Key factors driving the downgrade include falling gross foreign exchange reserves, escalating external debt service obligations, and vulnerabilities in public debt management. Uncertainty surrounding the government’s medium-term financing plan also contributed to the downgrade.
Fitch highlighted the Maldives' heightened risk of default as pressures from external financing and liquidity metrics intensify. The country’s foreign reserves plunged 20% from USD 492 million in May 2024 to USD 395 million in July 2024, the lowest level since 2016. Excluding short-term foreign liabilities, reserves hit a record low of just USD 44 million.
The Maldives faces USD 50 million in sovereign external debt servicing in Q4 2024, and a total external debt service of USD 557 million in 2025. By 2026, the figure is expected to surpass USD 1 billion, including the repayment of a USD 500 million sukuk.
Fitch noted that the Maldives’ current account deficits (CAD) remain persistently high due to public investment and reliance on imports, which continues to strain foreign reserves and tighten US dollar liquidity within the banking system.
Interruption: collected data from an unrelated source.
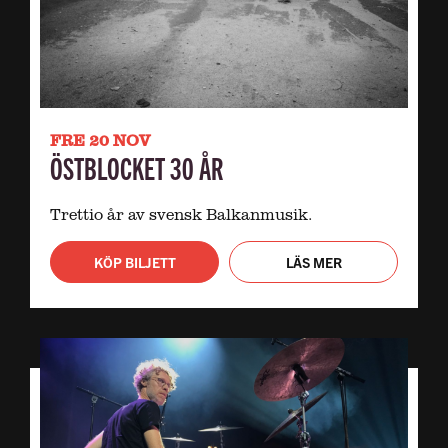
FRE 20 NOV
ÖSTBLOCKET 30 ÅR
Trettio år av svensk Balkanmusik.
KÖP BILJETT
LÄS MER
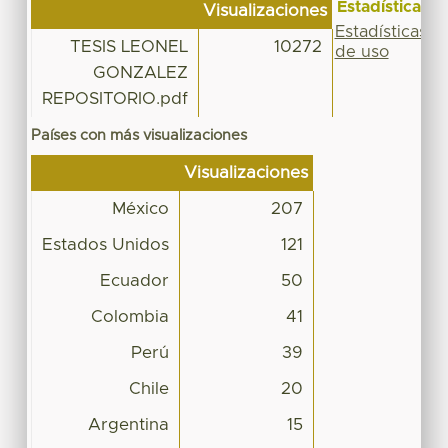
Estadísticas
Visualizaciones
Estadísticas
TESIS LEONEL
10272
de uso
GONZALEZ
REPOSITORIO.pdf
Países con más visualizaciones
Visualizaciones
México
207
Estados Unidos
121
Ecuador
50
Colombia
41
Perú
39
Chile
20
Argentina
15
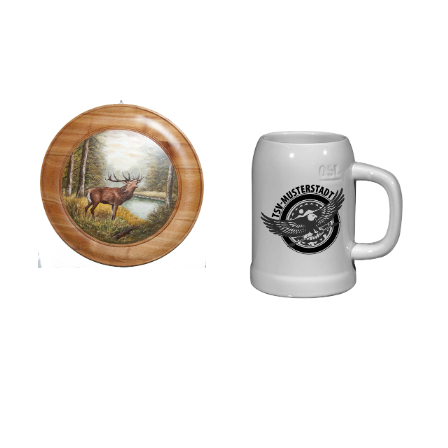
Formen und Farben.
Menge mehr....
Ehrenpreise sind in keiner
Weise an Vorgaben
Wenn Sie Design und
gebunden und lassen sich
Qualität bei Ihren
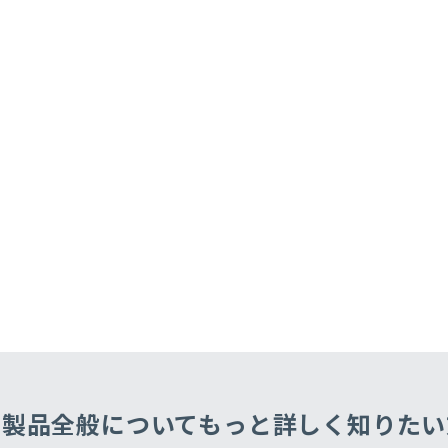
・製品全般についてもっと
詳しく知りたい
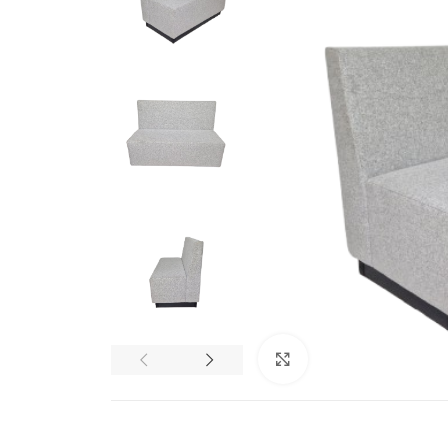
Klik om te vergro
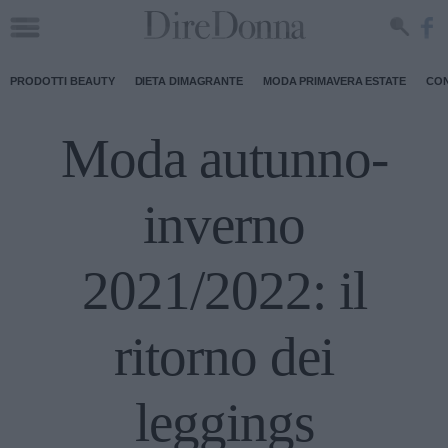
PRODOTTI BEAUTY
DIETA DIMAGRANTE
MODA PRIMAVERA ESTATE
CON
Moda autunno-
inverno
2021/2022: il
ritorno dei
leggings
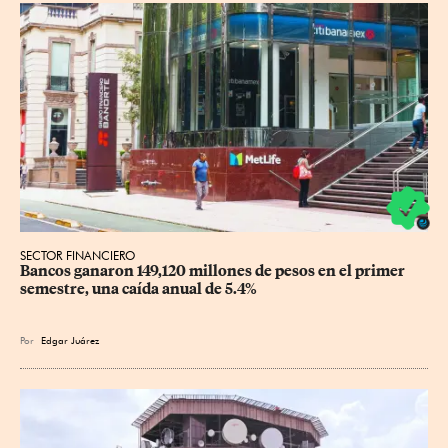
SECTOR FINANCIERO
Bancos ganaron 149,120 millones de pesos en el primer 
semestre, una caída anual de 5.4%
Por
Edgar Juárez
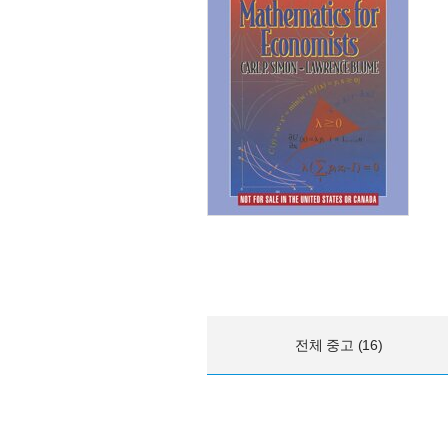
전체 중고 (16)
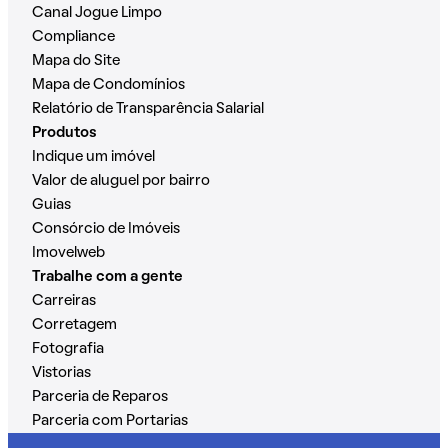
Canal Jogue Limpo
Compliance
Mapa do Site
Mapa de Condomínios
Relatório de Transparência Salarial
Produtos
Indique um imóvel
Valor de aluguel por bairro
Guias
Consórcio de Imóveis
Imovelweb
Trabalhe com a gente
Carreiras
Corretagem
Fotografia
Vistorias
Parceria de Reparos
Parceria com Portarias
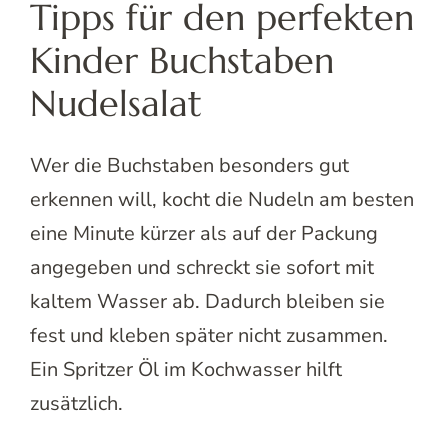
Tipps für den perfekten
Kinder Buchstaben
Nudelsalat
Wer die Buchstaben besonders gut
erkennen will, kocht die Nudeln am besten
eine Minute kürzer als auf der Packung
angegeben und schreckt sie sofort mit
kaltem Wasser ab. Dadurch bleiben sie
fest und kleben später nicht zusammen.
Ein Spritzer Öl im Kochwasser hilft
zusätzlich.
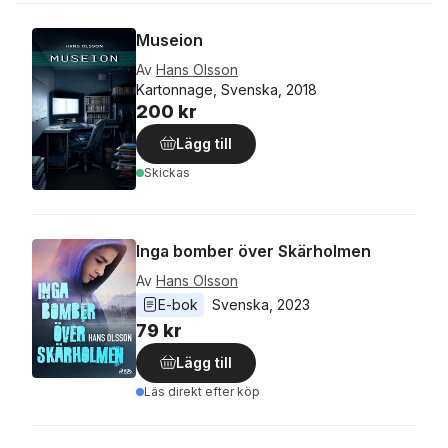
Museion
Av
Hans Olsson
Kartonnage, Svenska, 2018
200 kr
Lägg till
Skickas
Inga bomber över Skärholmen
Av
Hans Olsson
E-bok
Svenska
, 
2023
79 kr
Lägg till
Läs direkt efter köp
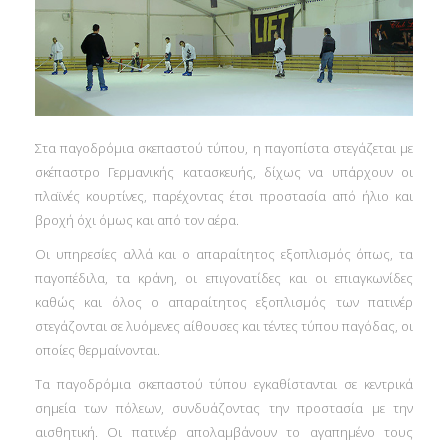
Στα παγοδρόμια σκεπαστού τύπου, η παγοπίστα στεγάζεται με
σκέπαστρο Γερμανικής κατασκευής, δίχως να υπάρχουν οι
πλαϊνές κουρτίνες, παρέχοντας έτσι προστασία από ήλιο και
βροχή όχι όμως και από τον αέρα.
Οι υπηρεσίες αλλά και ο απαραίτητος εξοπλισμός όπως, τα
παγοπέδιλα, τα κράνη, οι επιγονατίδες και οι επιαγκωνίδες
καθώς και όλος ο απαραίτητος εξοπλισμός των πατινέρ
στεγάζονται σε λυόμενες αίθουσες και τέντες τύπου παγόδας, οι
οποίες θερμαίνονται.
Τα παγοδρόμια σκεπαστού τύπου εγκαθίστανται σε κεντρικά
σημεία των πόλεων, συνδυάζοντας την προστασία με την
αισθητική. Οι πατινέρ απολαμβάνουν το αγαπημένο τους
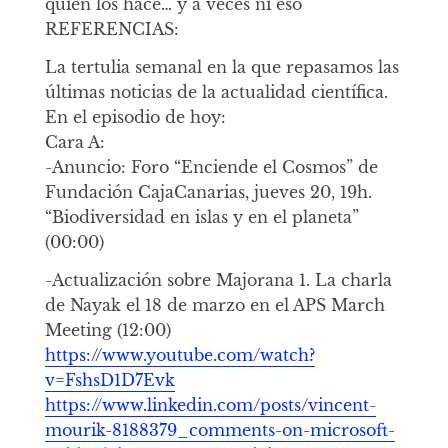
quien los hace… y a veces ni eso
REFERENCIAS:
La tertulia semanal en la que repasamos las
últimas noticias de la actualidad científica.
En el episodio de hoy:
Cara A:
-Anuncio: Foro “Enciende el Cosmos” de
Fundación CajaCanarias, jueves 20, 19h.
“Biodiversidad en islas y en el planeta”
(00:00)
-Actualización sobre Majorana 1. La charla
de Nayak el 18 de marzo en el APS March
Meeting (12:00)
https://www.youtube.com/watch?
v=FshsD1D7Evk
https://www.linkedin.com/posts/vincent-
mourik-8188379_comments-on-microsoft-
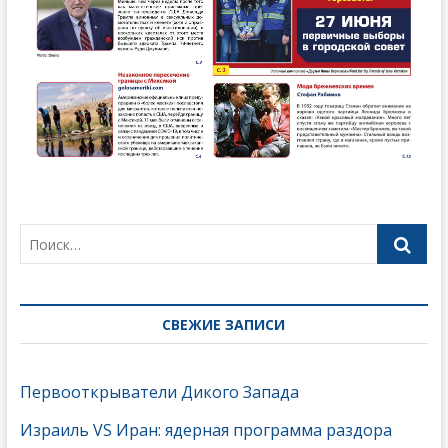
СВЕЖИЕ ЗАПИСИ
Первооткрыватели Дикого Запада
Израиль VS Иран: ядерная программа раздора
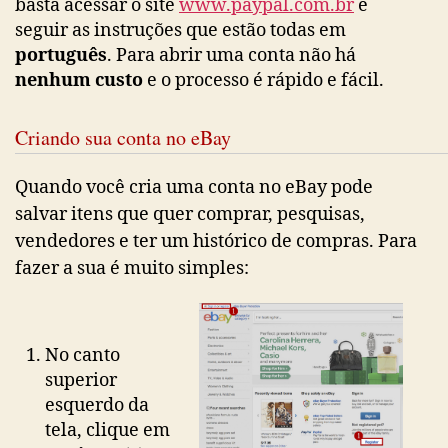
basta acessar o site
www.paypal.com.br
e
seguir as instruções que estão todas em
português
. Para abrir uma conta não há
nenhum custo
e o processo é rápido e fácil.
Criando sua conta no eBay
Quando você cria uma conta no eBay pode
salvar itens que quer comprar, pesquisas,
vendedores e ter um histórico de compras. Para
fazer a sua é muito simples:
No canto
superior
esquerdo da
tela, clique em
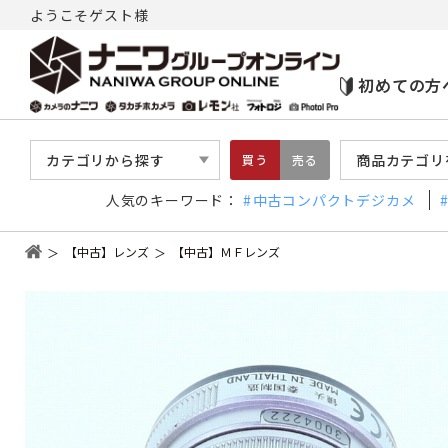
ようこそゲスト様
初めての方
カテゴリから探す
商品カテゴリ
買う
売る
人気のキーワード：
中古コンパクトデジカメ
【中古】レンズ
【中古】ＭＦレンズ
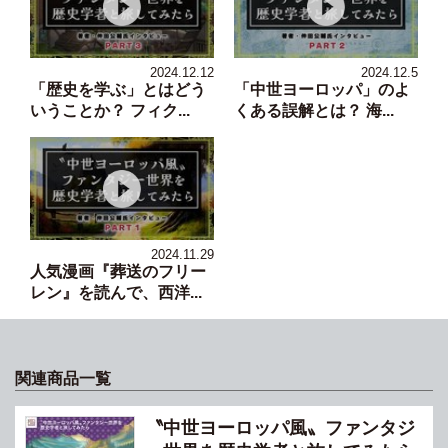
2024.12.12
2024.12.5
「歴史を学ぶ」とはどう
「中世ヨーロッパ」のよ
いうことか？ フィク...
くある誤解とは？ 海...
2024.11.29
人気漫画『葬送のフリー
レン』を読んで、西洋...
関連商品一覧
〝中世ヨーロッパ風〟ファンタジ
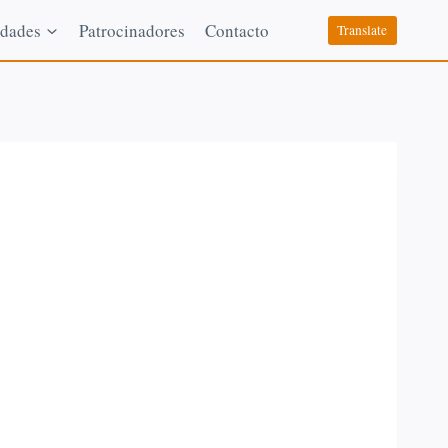
dades
Patrocinadores
Contacto
Translate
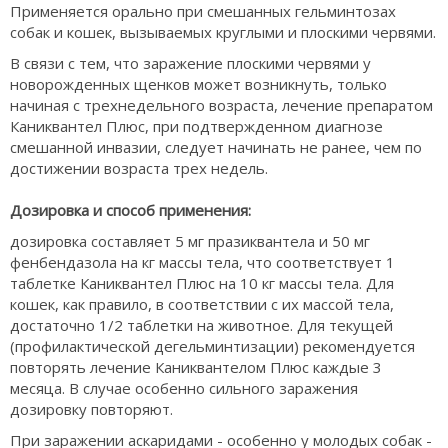
Применяется орально при смешанных гельминтозах
собак и кошек, вызываемых круглыми и плоскими червями.
В связи с тем, что заражение плоскими червями у
новорожденных щенков может возникнуть, только
начиная с трехнедельного возраста, лечение препаратом
Каниквантел Плюс, при подтвержденном диагнозе
смешанной инвазии, следует начинать не ранее, чем по
достижении возраста трех недель.
Дозировка и способ применения:
дозировка составляет 5 мг празиквантела и 50 мг
фенбендазола на кг массы тела, что соответствует 1
таблетке Каниквантел Плюс на 10 кг массы тела. Для
кошек, как правило, в соответствии с их массой тела,
достаточно 1/2 таблетки на животное. Для текущей
(профилактической дегельминтизации) рекомендуется
повторять лечение Каниквантелом Плюс каждые 3
месяца. В случае особенно сильного заражения
дозировку повторяют.
При заражении аскаридами - особенно у молодых собак -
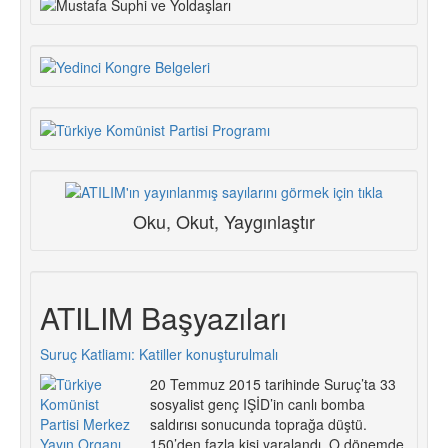
Oku, Okut, Yaygınlaştır
ATILIM Başyazıları
Suruç Katliamı: Katiller konuşturulmalı
20 Temmuz 2015 tarihinde Suruç’ta 33
sosyalist genç IŞİD’in canlı bomba
saldırısı sonucunda toprağa düştü.
150’den fazla kişi yaralandı. O dönemde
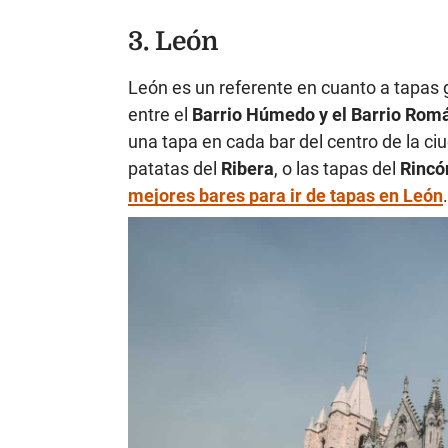
3. León
León es un referente en cuanto a tapas g
entre el
Barrio Húmedo y el Barrio Rom
una tapa en cada bar del centro de la ci
patatas del
Ribera
, o las tapas del
Rincó
mejores bares para ir de tapas en León
.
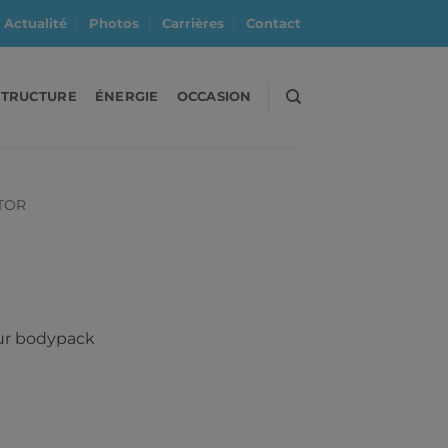
Actualité
Photos
Carrières
Contact
STRUCTURE
ÉNERGIE
OCCASION
TOR
r bodypack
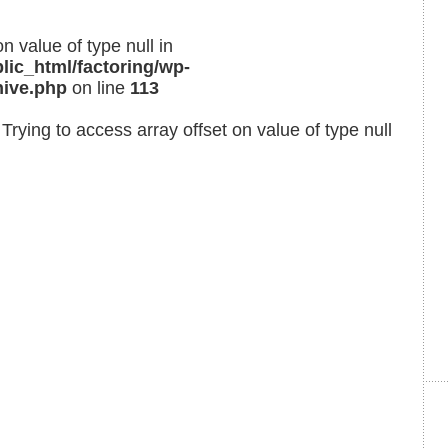
on value of type null in
lic_html/factoring/wp-
hive.php
on line
113
 Trying to access array offset on value of type null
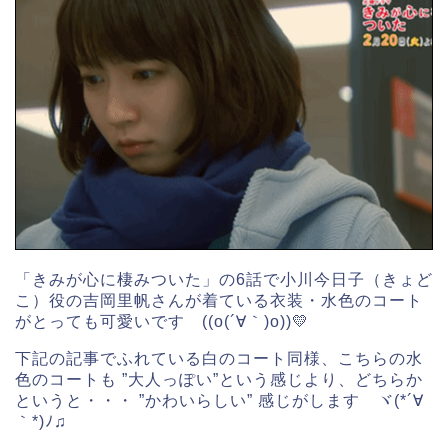
「きみが心に棲みついた」の6話で小川今日子（きょど
こ）役の吉岡里帆さんが着ている衣装・水色のコート
がとっても可愛いです ((o(´∀｀)o))💛
下記の記事でふれている白のコート同様、こちらの水
色のコートも ”大人っぽい”という感じより、どちらか
というと・・・ ”かわいらしい” 感じがします ヾ(*´∀
｀*)ﾉ♫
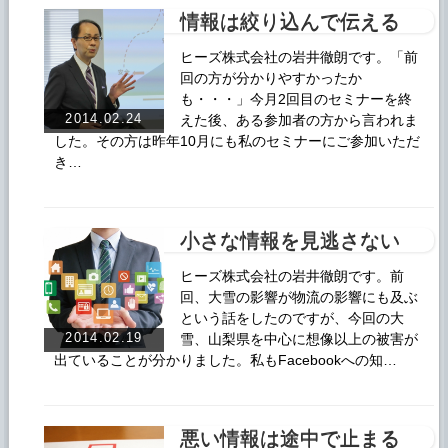
情報は絞り込んで伝える
ヒーズ株式会社の岩井徹朗です。「前
回の方が分かりやすかったか
も・・・」今月2回目のセミナーを終
2014.02.24
えた後、ある参加者の方から言われま
した。その方は昨年10月にも私のセミナーにご参加いただ
き…
小さな情報を見逃さない
ヒーズ株式会社の岩井徹朗です。前
回、大雪の影響が物流の影響にも及ぶ
という話をしたのですが、今回の大
2014.02.19
雪、山梨県を中心に想像以上の被害が
出ていることが分かりました。私もFacebookへの知…
悪い情報は途中で止まる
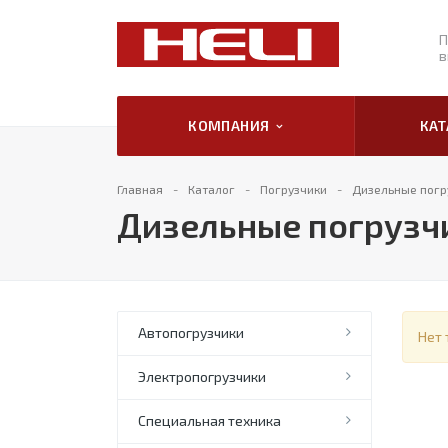
П
в
КОМПАНИЯ
КА
Главная
Каталог
Погрузчики
Дизельные погр
Дизельные погрузчи
Автопогрузчики
Нет 
Электропогрузчики
Специальная техника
While potential foreign exchange swap arrangements and fiscal reforms could alleviate pressure, Fitch warned of significant uncertainties surrounding these measures. The agency expressed doubt that the Maldives' large and rising public debt would be sustainable without fiscal consolidation, projecting that further international financial assistance may require debt restructuring.
The downgrade underscores the Maldives' growing fiscal vulnerabilities, as Fitch projects the government's debt-to-GDP ratio to exceed 109.4% by the end of 2023, with further increases anticipated over the medium term unless substantial progress is made in fiscal management and revenue mobilization.